_RECORDED INFORMATION_:
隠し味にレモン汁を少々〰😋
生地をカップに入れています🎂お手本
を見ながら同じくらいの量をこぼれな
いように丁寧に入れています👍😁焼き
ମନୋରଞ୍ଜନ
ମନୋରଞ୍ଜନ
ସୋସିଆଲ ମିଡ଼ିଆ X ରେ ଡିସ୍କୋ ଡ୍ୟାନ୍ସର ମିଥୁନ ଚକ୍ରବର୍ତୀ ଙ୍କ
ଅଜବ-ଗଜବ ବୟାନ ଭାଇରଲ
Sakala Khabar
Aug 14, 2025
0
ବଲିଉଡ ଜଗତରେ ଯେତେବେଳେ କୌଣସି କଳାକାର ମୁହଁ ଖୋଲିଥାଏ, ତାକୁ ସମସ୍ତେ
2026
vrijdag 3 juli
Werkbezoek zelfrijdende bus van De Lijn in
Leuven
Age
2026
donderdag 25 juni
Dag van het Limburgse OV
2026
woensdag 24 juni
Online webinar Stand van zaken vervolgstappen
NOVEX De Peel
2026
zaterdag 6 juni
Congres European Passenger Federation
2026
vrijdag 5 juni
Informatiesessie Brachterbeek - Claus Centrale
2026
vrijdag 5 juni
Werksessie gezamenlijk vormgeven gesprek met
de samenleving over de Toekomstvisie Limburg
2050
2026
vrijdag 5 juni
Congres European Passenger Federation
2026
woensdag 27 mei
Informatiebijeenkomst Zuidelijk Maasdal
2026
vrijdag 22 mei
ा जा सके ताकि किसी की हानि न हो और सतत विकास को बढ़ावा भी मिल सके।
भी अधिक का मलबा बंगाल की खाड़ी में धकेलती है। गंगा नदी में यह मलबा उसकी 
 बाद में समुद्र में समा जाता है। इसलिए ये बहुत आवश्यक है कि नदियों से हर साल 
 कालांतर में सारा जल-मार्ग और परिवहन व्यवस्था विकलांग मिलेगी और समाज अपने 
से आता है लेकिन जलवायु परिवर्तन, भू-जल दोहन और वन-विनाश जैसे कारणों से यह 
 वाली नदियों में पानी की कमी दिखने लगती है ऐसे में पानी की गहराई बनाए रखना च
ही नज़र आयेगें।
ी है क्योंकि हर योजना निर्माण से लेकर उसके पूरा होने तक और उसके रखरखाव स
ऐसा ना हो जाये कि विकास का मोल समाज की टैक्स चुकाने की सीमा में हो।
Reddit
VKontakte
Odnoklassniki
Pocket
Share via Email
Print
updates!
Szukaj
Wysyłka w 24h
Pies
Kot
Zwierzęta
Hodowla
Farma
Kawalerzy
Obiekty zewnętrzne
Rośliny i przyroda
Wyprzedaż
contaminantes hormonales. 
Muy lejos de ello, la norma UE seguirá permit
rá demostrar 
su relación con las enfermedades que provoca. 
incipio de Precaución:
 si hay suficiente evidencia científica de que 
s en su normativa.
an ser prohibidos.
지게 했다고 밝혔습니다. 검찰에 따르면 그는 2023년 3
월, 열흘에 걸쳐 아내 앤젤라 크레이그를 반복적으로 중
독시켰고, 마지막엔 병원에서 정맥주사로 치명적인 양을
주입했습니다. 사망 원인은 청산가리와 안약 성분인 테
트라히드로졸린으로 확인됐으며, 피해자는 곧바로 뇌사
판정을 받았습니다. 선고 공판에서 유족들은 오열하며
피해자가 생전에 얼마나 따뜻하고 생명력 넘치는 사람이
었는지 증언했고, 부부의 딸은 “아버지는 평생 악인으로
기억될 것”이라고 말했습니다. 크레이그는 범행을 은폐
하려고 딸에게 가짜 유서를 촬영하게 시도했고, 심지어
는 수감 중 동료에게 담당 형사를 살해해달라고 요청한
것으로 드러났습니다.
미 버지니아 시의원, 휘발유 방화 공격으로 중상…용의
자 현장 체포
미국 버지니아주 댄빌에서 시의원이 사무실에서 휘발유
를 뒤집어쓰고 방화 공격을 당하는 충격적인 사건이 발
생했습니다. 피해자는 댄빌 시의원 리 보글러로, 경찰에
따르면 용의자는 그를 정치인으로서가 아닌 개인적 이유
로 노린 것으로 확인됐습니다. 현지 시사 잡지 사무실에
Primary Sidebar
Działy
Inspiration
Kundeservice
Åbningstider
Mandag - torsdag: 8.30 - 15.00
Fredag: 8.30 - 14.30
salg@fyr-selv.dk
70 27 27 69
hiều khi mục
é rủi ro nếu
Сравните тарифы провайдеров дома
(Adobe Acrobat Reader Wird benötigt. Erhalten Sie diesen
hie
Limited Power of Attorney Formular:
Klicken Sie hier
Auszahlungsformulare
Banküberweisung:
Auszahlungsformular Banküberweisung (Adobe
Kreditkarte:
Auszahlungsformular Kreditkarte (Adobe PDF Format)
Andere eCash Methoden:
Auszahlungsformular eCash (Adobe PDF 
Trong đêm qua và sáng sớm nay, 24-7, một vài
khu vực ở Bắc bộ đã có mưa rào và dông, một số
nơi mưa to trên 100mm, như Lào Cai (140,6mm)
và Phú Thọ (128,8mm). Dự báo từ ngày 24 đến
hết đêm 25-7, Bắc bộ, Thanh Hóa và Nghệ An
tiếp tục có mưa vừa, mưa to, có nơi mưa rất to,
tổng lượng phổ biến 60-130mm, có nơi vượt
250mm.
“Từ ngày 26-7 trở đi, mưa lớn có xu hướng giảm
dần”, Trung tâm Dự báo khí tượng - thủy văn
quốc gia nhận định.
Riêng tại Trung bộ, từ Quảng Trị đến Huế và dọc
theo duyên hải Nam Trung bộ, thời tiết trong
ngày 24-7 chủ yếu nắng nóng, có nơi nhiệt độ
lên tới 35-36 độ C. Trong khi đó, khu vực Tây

_PROBLEM DESCRIPTION_: What you output should match every line above exactly.

_SOLUTION TO THIS PROBLEM_:
隠し味にレモン汁を少々〰😋
生地をカップに入れています🎂お手本
を見ながら同じくらいの量をこぼれな
いように丁寧に入れています👍😁焼き
ମନୋରଞ୍ଜନ
ମନୋରଞ୍ଜନ
ସୋସିଆଲ ମିଡ଼ିଆ X ରେ ଡିସ୍କୋ ଡ୍ୟାନ୍ସର ମିଥୁନ ଚକ୍ରବର୍ତୀ ଙ୍କ
ଅଜବ-ଗଜବ ବୟାନ ଭାଇରଲ
Sakala Khabar
Aug 14, 2025
0
ବଲିଉଡ ଜଗତରେ ଯେତେବେଳେ କୌଣସି କଳାକାର ମୁହଁ ଖୋଲିଥାଏ, ତାକୁ ସମସ୍ତେ
2026
vrijdag 3 juli
Werkbezoek zelfrijdende bus van De Lijn in
Leuven
Age
2026
donderdag 25 juni
Dag van het Limburgse OV
2026
woensdag 24 juni
Online webinar Stand van zaken vervolgstappen
NOVEX De Peel
2026
zaterdag 6 juni
Congres European Passenger Federation
2026
vrijdag 5 juni
Informatiesessie Brachterbeek - Claus Centrale
2026
vrijdag 5 juni
Werksessie gezamenlijk vormgeven gesprek met
de samenleving over de Toekomstvisie Limburg
2050
2026
vrijdag 5 juni
Congres European Passenger Federation
2026
woensdag 27 mei
Informatiebijeenkomst Zuidelijk Maasdal
2026
vrijdag 22 mei
ा जा सके ताकि किसी की हानि न हो और सतत विकास को बढ़ावा भी मिल सके।
भी अधिक का मलबा बंगाल की खाड़ी में धकेलती है। गंगा नदी में यह मलबा उसकी 
 बाद में समुद्र में समा जाता है। इसलिए ये बहुत आवश्यक है कि नदियों से हर साल 
 कालांतर में सारा जल-मार्ग और परिवहन व्यवस्था विकलांग मिलेगी और समाज अपने 
से आता है लेकिन जलवायु परिवर्तन, भू-जल दोहन और वन-विनाश जैसे कारणों से यह 
 वाली नदियों में पानी की कमी दिखने लगती है ऐसे में पानी की गहराई बनाए रखना च
ही नज़र आयेगें।
ी है क्योंकि हर योजना निर्माण से लेकर उसके पूरा होने तक और उसके रखरखाव स
ऐसा ना हो जाये कि विकास का मोल समाज की टैक्स चुकाने की सीमा में हो।
Reddit
VKontakte
Odnoklassniki
Pocket
Share via Email
Print
updates!
Szukaj
Wysyłka w 24h
Pies
Kot
Zwierzęta
Hodowla
Farma
Kawalerzy
Obiekty zewnętrzne
Rośliny i przyroda
Wyprzedaż
contaminantes hormonales. 
Muy lejos de ello, la norma UE seguirá permit
rá demostrar 
su relación con las enfermedades que provoca. 
incipio de Precaución:
 si hay suficiente evidencia científica de que 
s en su normativa.
an ser prohibidos.
지게 했다고 밝혔습니다. 검찰에 따르면 그는 2023년 3
월, 열흘에 걸쳐 아내 앤젤라 크레이그를 반복적으로 중
독시켰고, 마지막엔 병원에서 정맥주사로 치명적인 양을
주입했습니다. 사망 원인은 청산가리와 안약 성분인 테
트라히드로졸린으로 확인됐으며, 피해자는 곧바로 뇌사
판정을 받았습니다. 선고 공판에서 유족들은 오열하며
피해자가 생전에 얼마나 따뜻하고 생명력 넘치는 사람이
었는지 증언했고, 부부의 딸은 “아버지는 평생 악인으로
기억될 것”이라고 말했습니다. 크레이그는 범행을 은폐
하려고 딸에게 가짜 유서를 촬영하게 시도했고, 심지어
는 수감 중 동료에게 담당 형사를 살해해달라고 요청한
것으로 드러났습니다.
미 버지니아 시의원, 휘발유 방화 공격으로 중상…용의
자 현장 체포
미국 버지니아주 댄빌에서 시의원이 사무실에서 휘발유
를 뒤집어쓰고 방화 공격을 당하는 충격적인 사건이 발
생했습니다. 피해자는 댄빌 시의원 리 보글러로, 경찰에
따르면 용의자는 그를 정치인으로서가 아닌 개인적 이유
로 노린 것으로 확인됐습니다. 현지 시사 잡지 사무실에
Primary Sidebar
Działy
Inspiration
Kundeservice
Åbningstider
Mandag - torsdag: 8.30 - 15.00
Fredag: 8.30 - 14.30
salg@fyr-selv.dk
70 27 27 69
hiều khi mục
é rủi ro nếu
Сравните тарифы провайдеров дома
(Adobe Acrobat Reader Wird benötigt. Erhalten Sie diesen
hie
Limited Power of Attorney Formular:
Klicken Sie hier
Auszahlungsformulare
Banküberweisung:
Auszahlungsformular Banküberweisung (Adobe
Kreditkarte:
Auszahlungsformular Kreditkarte (Adobe PDF Format)
Andere eCash Methoden:
Auszahlungsformular eCash (Adobe PDF 
Trong đêm qua và sáng sớm nay, 24-7, một vài
khu vực ở Bắc bộ đã có mưa rào và dông, một số
nơi mưa to trên 100mm, như Lào Cai (140,6mm)
và Phú Thọ (128,8mm). Dự báo từ ngày 24 đến
hết đêm 25-7, Bắc bộ, Thanh Hóa và Nghệ An
tiếp tục có mưa vừa, mưa to, có nơi mưa rất to,
tổng lượng phổ biến 60-130mm, có nơi vượt
250mm.
“Từ ngày 26-7 trở đi, mưa lớn có xu hướng giảm
dần”, Trung tâm Dự báo khí tượng - thủy văn
quốc gia nhận định.
Riêng tại Trung bộ, từ Quảng Trị đến Huế và dọc
theo duyên hải Nam Trung bộ, thời tiết trong
ngày 24-7 chủ yếu nắng nóng, có nơi nhiệt độ
lên tới 35-36 độ C. Trong khi đó, khu vực Tây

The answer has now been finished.